The constitution notes that the co-princes can together exercise the power to pardon. They can also ask for preliminary judgments on the constitutionality of proposed laws.

Other powers can only be accessed together with the head of Andorra’s government, currently Xavier Espot Zamora, who congratulated Serrano on his appointment July 12. The jointly exercised powers include calling for elections or referendums, and the sanctioning and enacting laws.

Both co-princes act through personal representatives. Archbishop Vives is represented by the Spanish priest Fr. Josep Maria Mauri i Prior. Macron’s representative is senior civil servant Patrick Strzoda.

The Bishop of Urgell has important ceremonial functions. For example, Vives represented Andorra at the funeral of Britain’s Queen Elizabeth II in 2022.

The new coadjutor bishop-elect was born in Tivissa,  in the autonomous Spanish region of Catalonia, in 1977. He was ordained in 2002 as a priest of the Diocese of Tortosa, not far from the Urgell diocese.

After training at the Pontifical Ecclesiastical Academy, the Vatican’s diplomatic school in Rome, he served as secretary at nunciatures in Mozambique, Nicaragua, and Brazil, before arriving at the Secretariat at State, which oversees the Holy See’s relations with other states.

Since 2019, Serrano has served as counselor of the nunciature in the Secretariat of State’s Section for General Affairs. He has also worked until now as special secretary to Archbishop Edgar Peña Parra, the second-ranking figure at the Secretariat of State after Parolin. 

He served briefly in 2019 as a director of London 60 SA Limited, a company created and owned by the Secretariat of State to manage the luxury property whose purchase led to the sprawling Vatican financial trial. 

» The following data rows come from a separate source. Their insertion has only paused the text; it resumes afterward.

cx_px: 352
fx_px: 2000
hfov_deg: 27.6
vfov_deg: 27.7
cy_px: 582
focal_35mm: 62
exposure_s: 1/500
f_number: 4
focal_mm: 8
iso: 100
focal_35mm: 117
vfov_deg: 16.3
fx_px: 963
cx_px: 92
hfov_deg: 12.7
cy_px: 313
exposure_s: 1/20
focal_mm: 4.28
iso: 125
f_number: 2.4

The Secretariat of State posted a photo on its social media account July 12 showing Secretary of State Cardinal Pietro Parolin announcing Serrano’s appointment.

A map highlighting in red the Diocese of Urgell, which covers part of Spain and the whole of Andorra. Ansunando via Wikimedia (CC BY-SA 4.0).

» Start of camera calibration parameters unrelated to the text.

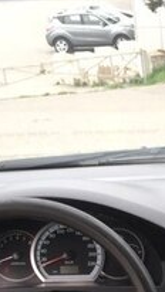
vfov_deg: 19.9
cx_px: 279
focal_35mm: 101
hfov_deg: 11.3
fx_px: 785
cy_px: 349
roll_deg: +1.0
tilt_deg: -30.5
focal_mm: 4.15
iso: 32
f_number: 2.2
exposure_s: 1/111
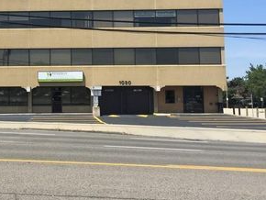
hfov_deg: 37.0
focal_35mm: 50
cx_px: 57
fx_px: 385
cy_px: 55
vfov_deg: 28.8
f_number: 2.2
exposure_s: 1/1721
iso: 32
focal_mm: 4.15
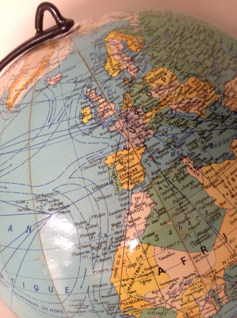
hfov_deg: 40.6
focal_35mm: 35
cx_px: 118
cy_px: 159
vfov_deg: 52.7
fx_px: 320
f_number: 2.4
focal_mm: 4.28
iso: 64
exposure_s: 1/15
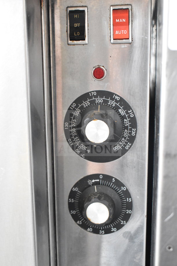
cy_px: 133
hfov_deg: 26.5
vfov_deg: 38.9
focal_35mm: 51
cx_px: 88
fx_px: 376
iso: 6400
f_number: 7.1
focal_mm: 34
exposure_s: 1/200
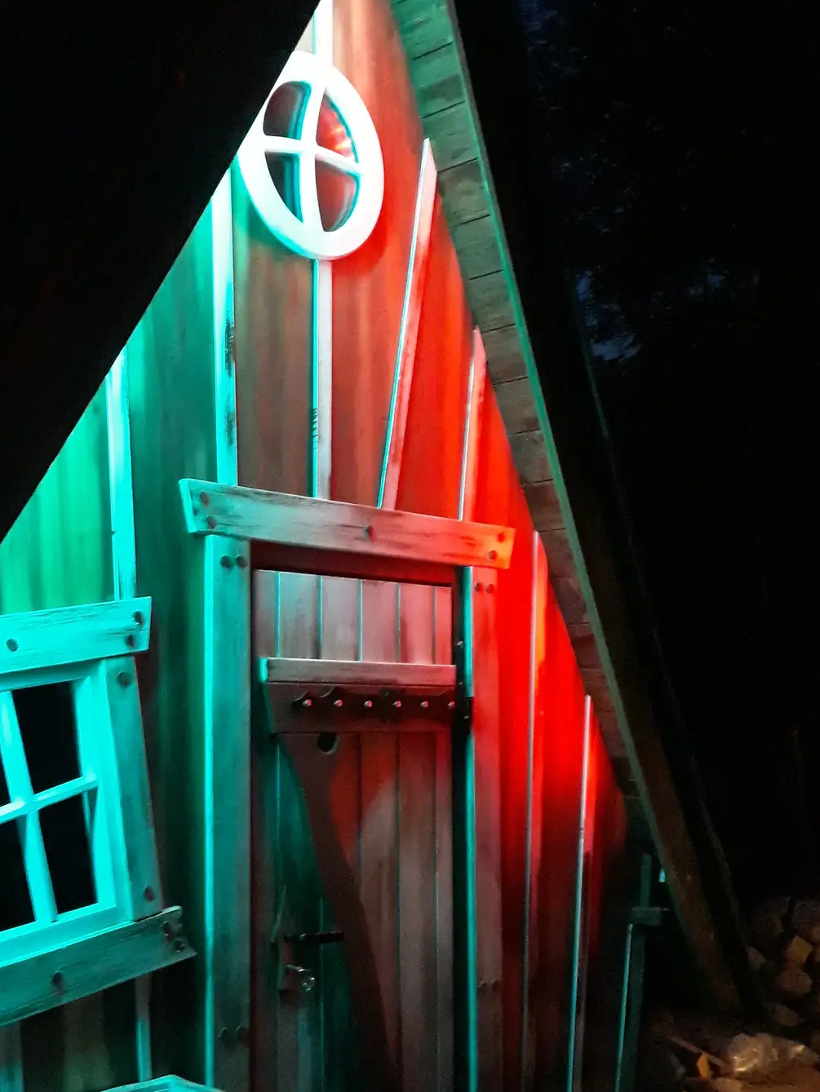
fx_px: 1357
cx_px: 202
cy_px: 663
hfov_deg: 32.9
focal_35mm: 43
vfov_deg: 43.6
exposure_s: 1/17
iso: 800
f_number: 1.7
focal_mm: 3.71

The 47-year-old coadjutor bishop-elect’s diplomatic background could be useful given the unique requirements of serving as the Bishop of Urgell.  

Although the Church-state arrangement in Andorra has endured for centuries, there have been tensions.

A flurry of reports in 2018 suggested that Archbishop Vives might have to abdicate if the principality legalized abortion, likely prompting a constitutional crisis. But the crisis was averted and abortion remains illegal in all cases

As Vives neared the typical episcopal retirement age of 75, there was speculation in the Catalan media about whether the Vatican would mark his departure by creating a separate diocese of Andorra, as a prelude to possibly eliminating the co-prince arrangement. 

But during a visit to Andorra in September 2023, Vatican Secretary of State Cardinal Parolin appeared to uphold the status quo. The appointment of a coadjutor bishop in his late 40s seems to be a further confirmation that the Holy See is committed to the historic arrangement. Serrano will be Spain’s youngest bishop and could serve as Bishop of Urgell for the next quarter-century.

In a message to his future diocese, Serrano said: “I thank the good God for this call, which I accept with obedience and peace, and I put myself at your disposal and at the service of those who most need God’s affection, and always together with Archbishop Joan-Enric, helping him in the pastoral care of the diocese, as well as maintaining his good relations with public institutions.”

Welcoming Serrano’s appointment, Vives said: “Now we will work in communion, complementarily, we will live together and we will communicate things and criteria to better serve the diocese and the principality of Andorra.” 

“This is what I learned to do with Archbishop Joan Martí when I arrived in La Seu d’Urgell in 2001, and this is what we will try to do now with Bishop Josep-Lluís, counting on the collaboration of the priests and deacons, the consecrated people and the lay men and women of the diocese.”